(Work to complete) Where a line of the records contains the word "linejoin", show that line.
(Source material Opens)
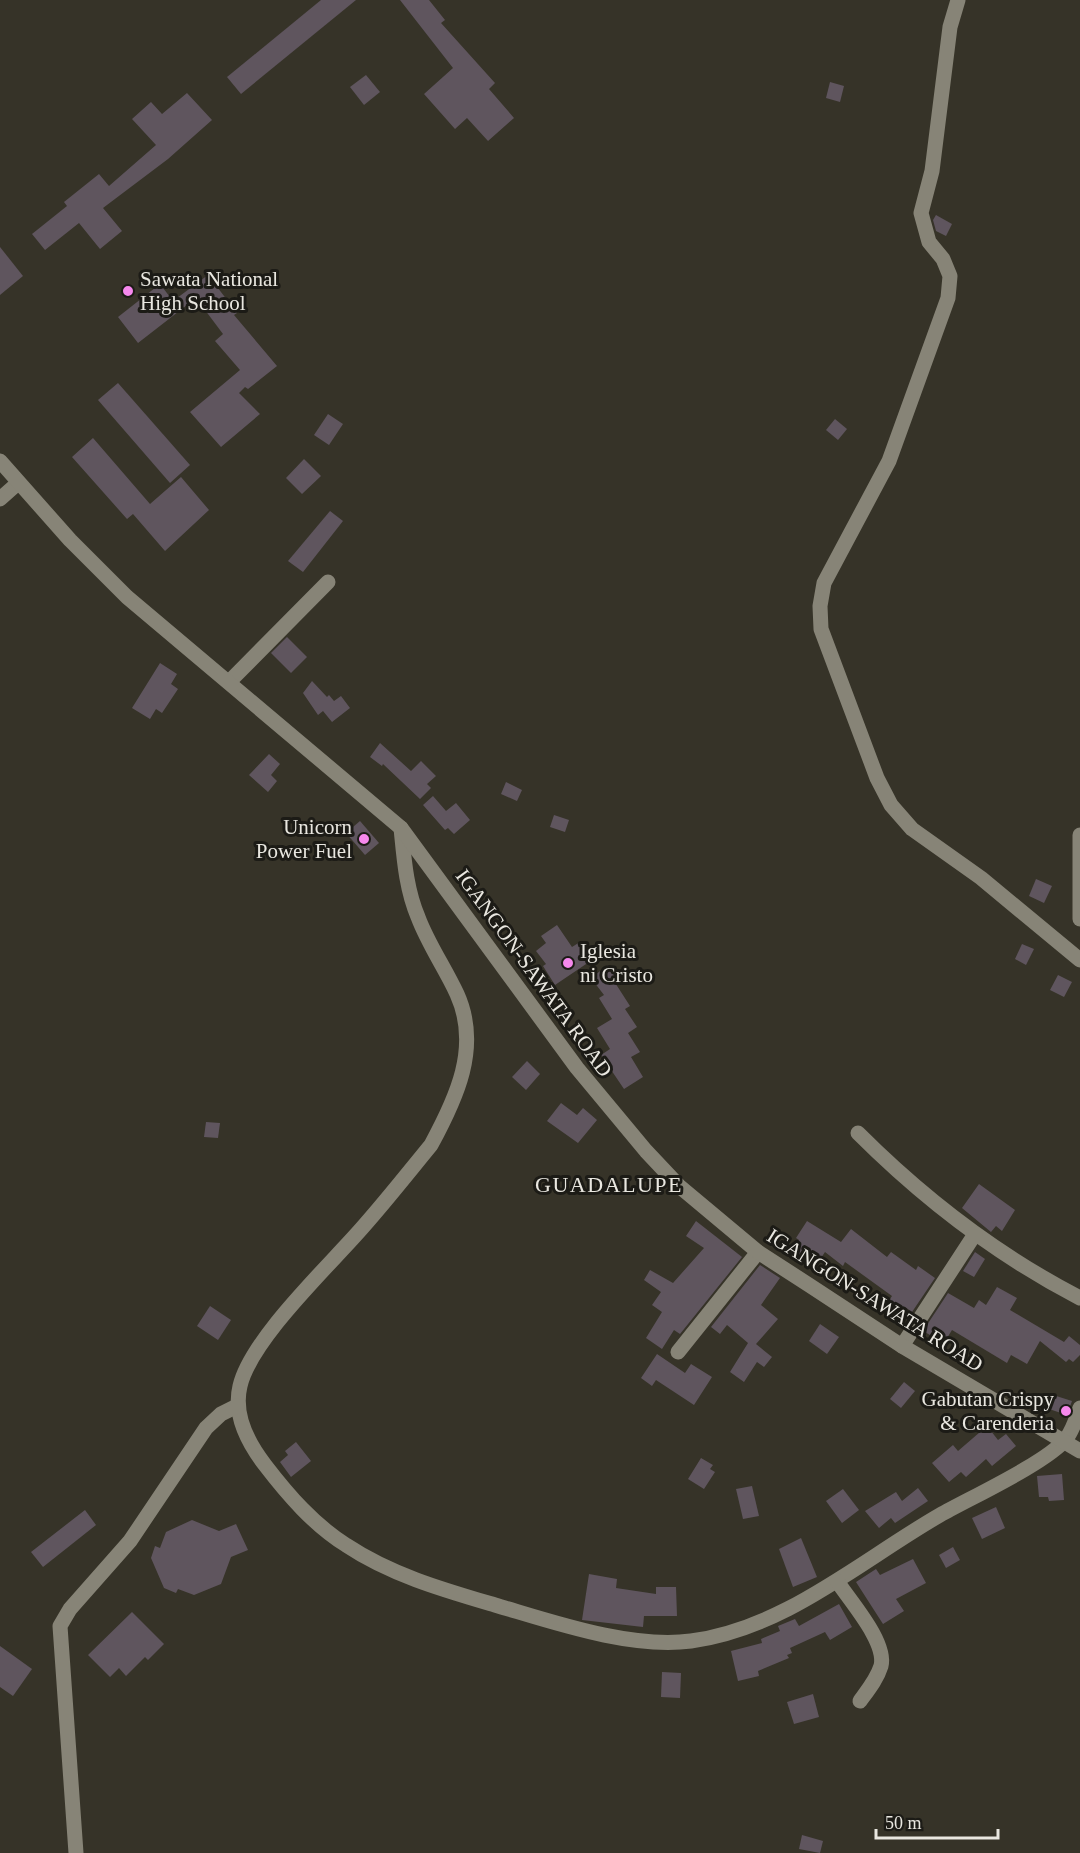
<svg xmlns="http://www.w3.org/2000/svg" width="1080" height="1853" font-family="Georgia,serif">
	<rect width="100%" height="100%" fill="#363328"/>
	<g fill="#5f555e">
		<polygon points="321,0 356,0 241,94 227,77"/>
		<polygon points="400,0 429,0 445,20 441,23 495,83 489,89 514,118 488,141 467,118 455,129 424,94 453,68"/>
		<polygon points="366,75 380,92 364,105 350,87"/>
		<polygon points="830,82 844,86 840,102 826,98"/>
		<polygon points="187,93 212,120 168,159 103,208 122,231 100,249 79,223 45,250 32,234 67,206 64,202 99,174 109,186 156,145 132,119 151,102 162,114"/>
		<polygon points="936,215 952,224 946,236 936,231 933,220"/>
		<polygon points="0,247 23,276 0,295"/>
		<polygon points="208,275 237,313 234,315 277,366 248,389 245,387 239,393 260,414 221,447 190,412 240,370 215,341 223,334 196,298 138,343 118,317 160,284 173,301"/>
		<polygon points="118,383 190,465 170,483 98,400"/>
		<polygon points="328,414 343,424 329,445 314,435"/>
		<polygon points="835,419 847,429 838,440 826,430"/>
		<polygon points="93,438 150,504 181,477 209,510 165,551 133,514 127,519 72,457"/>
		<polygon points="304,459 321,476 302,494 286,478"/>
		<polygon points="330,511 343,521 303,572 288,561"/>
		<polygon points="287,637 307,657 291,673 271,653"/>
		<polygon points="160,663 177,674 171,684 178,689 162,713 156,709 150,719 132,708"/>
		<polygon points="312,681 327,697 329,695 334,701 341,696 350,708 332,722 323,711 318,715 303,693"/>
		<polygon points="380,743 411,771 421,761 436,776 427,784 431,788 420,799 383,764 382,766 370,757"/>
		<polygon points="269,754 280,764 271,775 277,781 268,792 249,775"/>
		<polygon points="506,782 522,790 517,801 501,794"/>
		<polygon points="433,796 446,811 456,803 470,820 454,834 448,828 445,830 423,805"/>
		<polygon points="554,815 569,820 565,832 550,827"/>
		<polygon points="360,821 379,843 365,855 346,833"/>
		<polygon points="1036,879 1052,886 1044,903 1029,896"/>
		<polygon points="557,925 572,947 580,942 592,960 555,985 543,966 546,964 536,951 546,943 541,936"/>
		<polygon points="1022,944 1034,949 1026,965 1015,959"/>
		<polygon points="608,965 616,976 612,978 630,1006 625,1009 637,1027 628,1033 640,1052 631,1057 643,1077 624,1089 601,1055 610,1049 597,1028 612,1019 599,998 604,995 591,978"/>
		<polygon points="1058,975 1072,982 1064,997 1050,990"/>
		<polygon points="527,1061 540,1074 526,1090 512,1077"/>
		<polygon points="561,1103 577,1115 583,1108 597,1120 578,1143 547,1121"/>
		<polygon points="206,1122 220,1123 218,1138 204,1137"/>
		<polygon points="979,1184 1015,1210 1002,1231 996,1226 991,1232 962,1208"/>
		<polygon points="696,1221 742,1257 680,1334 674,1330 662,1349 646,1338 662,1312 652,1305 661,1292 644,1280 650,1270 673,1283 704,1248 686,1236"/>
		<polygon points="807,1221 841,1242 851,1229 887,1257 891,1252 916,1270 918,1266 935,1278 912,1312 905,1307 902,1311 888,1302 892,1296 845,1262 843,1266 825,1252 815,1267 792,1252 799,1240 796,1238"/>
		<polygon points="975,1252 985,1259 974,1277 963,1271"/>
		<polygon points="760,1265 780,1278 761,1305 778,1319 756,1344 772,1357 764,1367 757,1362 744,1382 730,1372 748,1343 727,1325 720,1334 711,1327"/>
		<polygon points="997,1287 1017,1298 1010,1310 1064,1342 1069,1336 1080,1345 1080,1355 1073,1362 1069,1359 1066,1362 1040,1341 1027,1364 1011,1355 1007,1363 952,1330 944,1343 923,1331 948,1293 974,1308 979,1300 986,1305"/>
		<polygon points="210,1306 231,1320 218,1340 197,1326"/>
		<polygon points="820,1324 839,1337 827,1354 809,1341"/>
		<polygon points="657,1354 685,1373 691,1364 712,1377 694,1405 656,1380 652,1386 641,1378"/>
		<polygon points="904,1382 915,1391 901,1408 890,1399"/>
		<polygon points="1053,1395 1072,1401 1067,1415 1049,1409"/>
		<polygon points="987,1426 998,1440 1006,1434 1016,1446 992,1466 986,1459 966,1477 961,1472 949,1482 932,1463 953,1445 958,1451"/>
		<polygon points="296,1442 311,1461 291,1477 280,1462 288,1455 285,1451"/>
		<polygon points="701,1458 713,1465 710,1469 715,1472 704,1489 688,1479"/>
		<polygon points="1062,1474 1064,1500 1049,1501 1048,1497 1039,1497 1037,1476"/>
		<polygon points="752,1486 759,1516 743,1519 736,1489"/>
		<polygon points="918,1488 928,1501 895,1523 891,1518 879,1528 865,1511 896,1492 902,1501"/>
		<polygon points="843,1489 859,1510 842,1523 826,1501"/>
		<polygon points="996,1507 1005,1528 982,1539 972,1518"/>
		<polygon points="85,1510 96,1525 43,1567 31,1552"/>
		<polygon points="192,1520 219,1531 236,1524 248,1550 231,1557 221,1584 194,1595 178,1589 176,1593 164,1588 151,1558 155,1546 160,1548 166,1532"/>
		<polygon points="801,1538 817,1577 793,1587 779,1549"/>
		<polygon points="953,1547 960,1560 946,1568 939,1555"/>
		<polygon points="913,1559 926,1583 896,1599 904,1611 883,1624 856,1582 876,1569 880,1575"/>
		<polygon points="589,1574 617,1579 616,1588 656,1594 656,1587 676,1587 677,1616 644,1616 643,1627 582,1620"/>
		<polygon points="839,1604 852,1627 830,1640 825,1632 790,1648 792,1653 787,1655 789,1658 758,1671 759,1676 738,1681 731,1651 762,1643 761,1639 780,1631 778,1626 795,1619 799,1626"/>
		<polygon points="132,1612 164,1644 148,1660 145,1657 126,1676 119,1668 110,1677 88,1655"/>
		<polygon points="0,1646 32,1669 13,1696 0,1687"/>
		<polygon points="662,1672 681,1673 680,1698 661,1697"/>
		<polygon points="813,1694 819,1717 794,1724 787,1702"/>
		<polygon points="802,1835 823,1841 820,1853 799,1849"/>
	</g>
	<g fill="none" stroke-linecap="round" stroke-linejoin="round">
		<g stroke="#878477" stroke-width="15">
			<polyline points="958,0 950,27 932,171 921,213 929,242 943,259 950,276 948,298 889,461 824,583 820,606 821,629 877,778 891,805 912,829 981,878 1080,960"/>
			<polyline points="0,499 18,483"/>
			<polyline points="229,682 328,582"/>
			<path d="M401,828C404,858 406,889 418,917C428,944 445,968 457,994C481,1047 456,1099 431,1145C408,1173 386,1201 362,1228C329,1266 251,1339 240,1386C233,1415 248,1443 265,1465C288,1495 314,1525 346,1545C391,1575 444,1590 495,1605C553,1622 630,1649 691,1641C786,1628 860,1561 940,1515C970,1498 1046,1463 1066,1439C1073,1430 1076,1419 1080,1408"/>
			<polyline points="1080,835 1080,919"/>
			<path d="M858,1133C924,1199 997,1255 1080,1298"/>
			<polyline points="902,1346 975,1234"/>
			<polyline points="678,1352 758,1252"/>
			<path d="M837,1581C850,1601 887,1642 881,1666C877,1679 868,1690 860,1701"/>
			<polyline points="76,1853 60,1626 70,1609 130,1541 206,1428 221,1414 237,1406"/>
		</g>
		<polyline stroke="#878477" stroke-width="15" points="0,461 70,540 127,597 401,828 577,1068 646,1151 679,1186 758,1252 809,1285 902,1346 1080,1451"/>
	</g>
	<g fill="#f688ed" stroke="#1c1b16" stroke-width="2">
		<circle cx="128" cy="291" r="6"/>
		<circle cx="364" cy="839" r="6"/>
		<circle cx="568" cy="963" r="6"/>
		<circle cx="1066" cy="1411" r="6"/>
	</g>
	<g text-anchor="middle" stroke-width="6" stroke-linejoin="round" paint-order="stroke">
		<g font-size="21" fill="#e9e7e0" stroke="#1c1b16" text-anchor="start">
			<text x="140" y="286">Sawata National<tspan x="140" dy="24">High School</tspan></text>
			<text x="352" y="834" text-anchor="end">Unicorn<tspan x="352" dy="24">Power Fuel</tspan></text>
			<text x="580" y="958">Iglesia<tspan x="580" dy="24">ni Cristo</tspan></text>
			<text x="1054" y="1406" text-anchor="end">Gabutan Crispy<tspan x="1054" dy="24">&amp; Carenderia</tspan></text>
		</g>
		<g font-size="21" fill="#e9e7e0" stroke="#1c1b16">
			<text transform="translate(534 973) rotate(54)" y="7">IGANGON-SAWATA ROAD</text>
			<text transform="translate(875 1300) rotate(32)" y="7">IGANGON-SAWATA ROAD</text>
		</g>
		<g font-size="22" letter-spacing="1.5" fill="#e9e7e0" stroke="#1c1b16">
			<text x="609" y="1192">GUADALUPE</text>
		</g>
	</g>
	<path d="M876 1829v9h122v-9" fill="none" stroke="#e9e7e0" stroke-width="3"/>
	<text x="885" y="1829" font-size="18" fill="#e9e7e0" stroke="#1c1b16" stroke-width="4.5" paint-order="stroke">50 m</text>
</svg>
(Source material Closes)
(Written reply)
	<g fill="none" stroke-linecap="round" stroke-linejoin="round">
	<g text-anchor="middle" stroke-width="6" stroke-linejoin="round" paint-order="stroke">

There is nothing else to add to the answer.